Benchmarking Go and C# async performance
Benchmarking Go and C# async performance
One large problem with async/await-based coroutines is that they are not very fast when compared with properly implemented fibers (aka “lightweight threads” or “goroutines”).
This is easy to demonstrate with a simple program:
package main
import (
"log"
"time"
)
func Calculate(val int) int {
if val == 0 {
return 0
}
res := Calculate(val - 1)
res += 1
return res
}
func main() {
start := time.Now()
var num int
for i := 0; i < 1000000; i++ {
num += Calculate(20)
}
diff := time.Now().Sub(start)
log.Printf("Val: %d, %d(ms)", num, diff.Milliseconds())
}
Its output:
cyberax@CybArm:~/simp/bench$ go run test.go
2023/03/16 17:14:47 Val: 20000000, 32(ms)
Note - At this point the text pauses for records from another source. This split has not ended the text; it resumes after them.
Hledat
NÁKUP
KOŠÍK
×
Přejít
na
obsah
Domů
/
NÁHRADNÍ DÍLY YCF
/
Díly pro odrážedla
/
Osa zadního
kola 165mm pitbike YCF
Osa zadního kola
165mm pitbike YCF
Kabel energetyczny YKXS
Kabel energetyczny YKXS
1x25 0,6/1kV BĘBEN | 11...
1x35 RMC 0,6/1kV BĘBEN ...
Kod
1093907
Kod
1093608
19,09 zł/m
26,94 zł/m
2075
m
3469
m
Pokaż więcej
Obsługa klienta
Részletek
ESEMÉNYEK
I'm going to use C# to implement the coroutine-based version:
using System;
using System.Diagnostics;
using System.Linq;
using System.Threading.Tasks;
namespace ChannelsTest
{
class Program
{
static async Task<int> Calculate(int val) {
if (val == 0) {
return 0;
}
int res = await Calculate(val - 1);
res += 1;
return res;
}
static void Main(string[] args)
{
int num = 0;
var sw = new Stopwatch();
sw.Start();
for (var i = 0; i < 1000000; i++) {
num += Calculate(20).Result;
}
sw.Stop();
Console.WriteLine($"Result is: {num}, {sw.Elapsed.TotalMilliseconds:0.000}ms");
}
}
}
Its output:
cyberax@CybArm:~/simp/bench$ dotnet run -c Release
Result is: 20000000, 492,313ms
This is caused by the C# version having to allocate a heap object to store the stack frame for each level in the Calculate function. In contrast, Go simply uses a normal stack, that can be grown as needed.